The ideal approach (if done well) is to build the search engine right into the database. Performance is completely optimized, there are no integration issues, and there’s no setup required. This is the approach RavenDB takes: an internal search engine custom-built around Lucene.
An Excuse to Charge You for Full-text Search
Now that we have the context, we can look at the costs.
In RavenDB, features like full-text search are simply part of the package. There’s no money down, no associated fees, no catch.
Unfortunately, this isn’t a common approach.
Having full-text search as an “optional” external service gives companies a great excuse to charge you for it.
Some, like Azure CosmosDB, directly charge you to use their search engine.

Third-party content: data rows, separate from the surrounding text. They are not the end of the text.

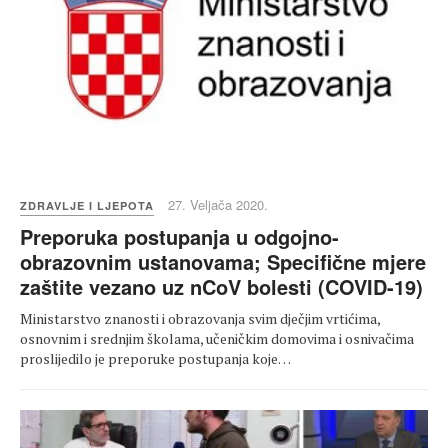
27. Veljača 2020.
ZDRAVLJE I LJEPOTA
Preporuka postupanja u odgojno-
obrazovnim ustanovama; Specifične mjere
zaštite vezano uz nCoV bolesti (COVID-19)
Ministarstvo znanosti i obrazovanja svim dječjim vrtićima,
osnovnim i srednjim školama, učeničkim domovima i osnivačima
proslijedilo je preporuke postupanja koje…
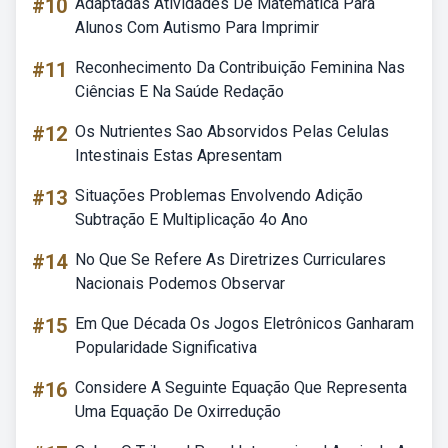
#10
Adaptadas Atividades De Matemática Para
Alunos Com Autismo Para Imprimir
#11
Reconhecimento Da Contribuição Feminina Nas
Ciências E Na Saúde Redação
#12
Os Nutrientes Sao Absorvidos Pelas Celulas
Intestinais Estas Apresentam
#13
Situações Problemas Envolvendo Adição
Subtração E Multiplicação 4o Ano
#14
No Que Se Refere As Diretrizes Curriculares
Nacionais Podemos Observar
#15
Em Que Década Os Jogos Eletrônicos Ganharam
Popularidade Significativa
#16
Considere A Seguinte Equação Que Representa
Uma Equação De Oxirredução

Some, like DynamoDB, offer you a “free, open-source” search engine like Elasticsearch. Sounds good, right? They are built on free open-source libraries after all. But if you read a bit further you’ll find that unless you want to set up and manage everything yourself, you’ll have to use their paid “Search Service”.
Now you’re paying to search a database that you’re already paying to use.
Other companies have more subtle ways of making you pay for full-text searches.
MongoDB, like RavenDB, has its own built-in Lucene-powered search engine. Unfortunately, they’ve only integrated it into their Cloud service, which they’d really prefer you to use. If you want or need an on-premise solution, you’re out of luck. You’re left with a choice: get your wallet out and change to their preferred (more expensive) service, or make do with extremely basic search functionality.
So What Can You Do With the Built-in Search In RavenDB?
Because RavenDB’s full-text search is built around Lucene it has all of Lucene’s great functionality and analyzers built-in. (You can also create your own analyzers if you wish.)
Results are automatically ranked according to relevancy, by a system that can be customized with boosting. Queries can be extensively customized. You can specify search operators, use prefixes and wildcards, get suggestions and similar terms, show text snippets with terms highlighted, the list goes on…
RavenDB’s approach to indexing in general offers additional benefits.
Indexes are automatically updated whenever data is added or changed, meaning the server can respond quickly to searches even after large additions or changes. You can specify what data to index, but if you don’t RavenDB will automatically create and manage indexes for you.
Most of the major players in database systems have similar full-text search functionality, especially those built on the same code libraries. The main differences are in the integration and the cost, and unless you can find a database system that pays you to search, RavenDB is going to be hard to beat.